• **Stored data entries**:
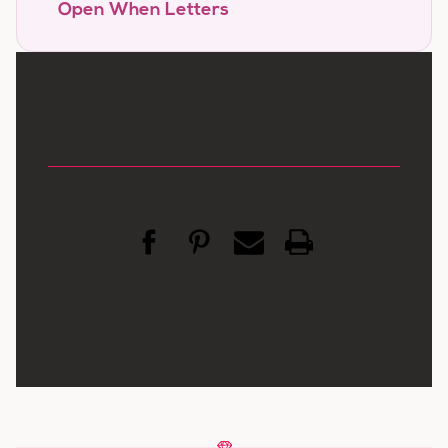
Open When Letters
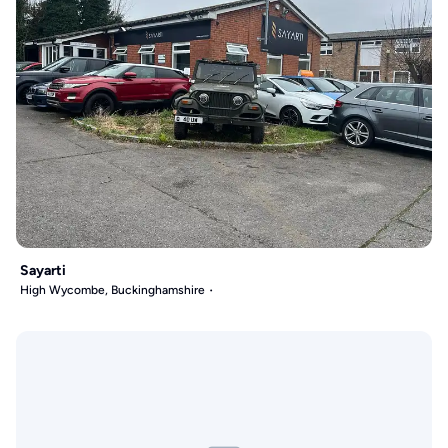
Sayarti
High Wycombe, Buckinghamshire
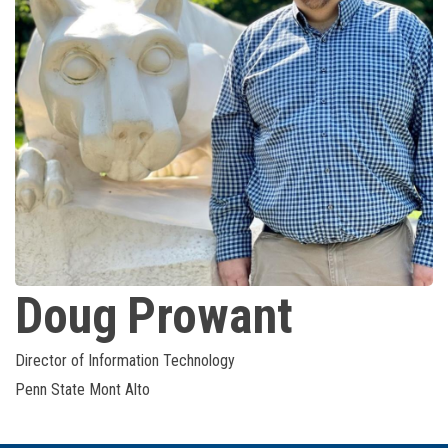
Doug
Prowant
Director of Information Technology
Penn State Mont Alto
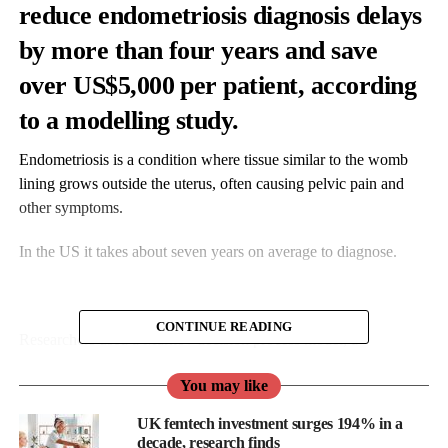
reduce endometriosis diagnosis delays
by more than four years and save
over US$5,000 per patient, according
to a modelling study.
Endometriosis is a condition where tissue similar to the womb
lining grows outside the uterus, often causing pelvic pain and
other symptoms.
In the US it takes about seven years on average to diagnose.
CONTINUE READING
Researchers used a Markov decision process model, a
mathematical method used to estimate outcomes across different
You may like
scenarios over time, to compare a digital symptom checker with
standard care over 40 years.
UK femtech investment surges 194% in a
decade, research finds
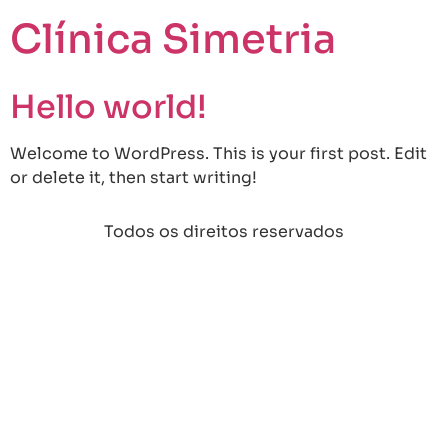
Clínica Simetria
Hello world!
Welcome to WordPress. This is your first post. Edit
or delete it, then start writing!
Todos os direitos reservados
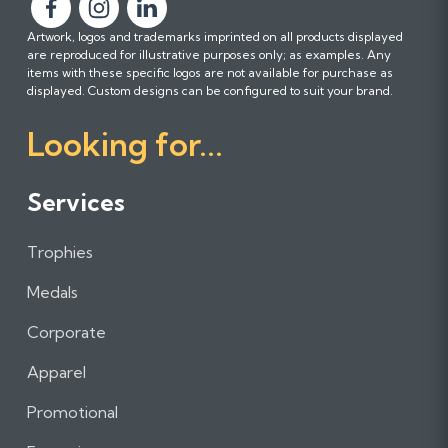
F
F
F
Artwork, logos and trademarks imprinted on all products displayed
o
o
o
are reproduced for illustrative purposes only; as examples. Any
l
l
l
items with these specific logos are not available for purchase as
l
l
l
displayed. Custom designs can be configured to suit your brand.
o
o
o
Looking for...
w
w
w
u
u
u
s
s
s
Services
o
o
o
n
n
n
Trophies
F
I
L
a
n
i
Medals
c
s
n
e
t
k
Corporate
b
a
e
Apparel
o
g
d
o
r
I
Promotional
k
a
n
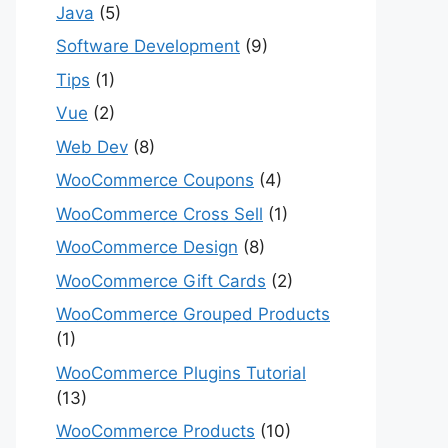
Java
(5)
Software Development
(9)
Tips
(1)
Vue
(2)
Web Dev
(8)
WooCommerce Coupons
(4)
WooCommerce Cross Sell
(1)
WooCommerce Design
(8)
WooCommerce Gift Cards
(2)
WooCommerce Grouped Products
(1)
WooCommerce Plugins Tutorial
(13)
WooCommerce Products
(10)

• **What is required**:
Excluding the pictures, reproduce every entry exactly as given.

• **Task response**:
Open When Letters
Sayarti
High Wycombe, Buckinghamshire
Doug
Prowant
Director of Information Technology
Penn State Mont Alto
reduce endometriosis diagnosis delays
by more than four years and save
over US$5,000 per patient, according
to a modelling study.
Endometriosis is a condition where tissue similar to the womb
lining grows outside the uterus, often causing pelvic pain and
other symptoms.
In the US it takes about seven years on average to diagnose.
CONTINUE READING
Researchers used a Markov decision process model, a
mathematical method used to estimate outcomes across different
You may like
scenarios over time, to compare a digital symptom checker with
standard care over 40 years.
UK femtech investment surges 194% in a
decade, research finds
Clínica Simetria
Hello world!
Welcome to WordPress. This is your first post. Edit
or delete it, then start writing!
Todos os direitos reservados
F
F
F
Artwork, logos and trademarks imprinted on all products displayed
o
o
o
are reproduced for illustrative purposes only; as examples. Any
l
l
l
items with these specific logos are not available for purchase as
l
l
l
displayed. Custom designs can be configured to suit your brand.
o
o
o
Looking for...
w
w
w
u
u
u
s
s
s
Services
o
o
o
n
n
n
Trophies
F
I
L
a
n
i
Medals
c
s
n
e
t
k
Corporate
b
a
e
Apparel
o
g
d
o
r
I
Promotional
k
a
n
Java
(5)
Software Development
(9)
Tips
(1)
Vue
(2)
Web Dev
(8)
WooCommerce Coupons
(4)
WooCommerce Cross Sell
(1)
WooCommerce Design
(8)
WooCommerce Gift Cards
(2)
WooCommerce Grouped Products
(1)
WooCommerce Plugins Tutorial
(13)
WooCommerce Products
(10)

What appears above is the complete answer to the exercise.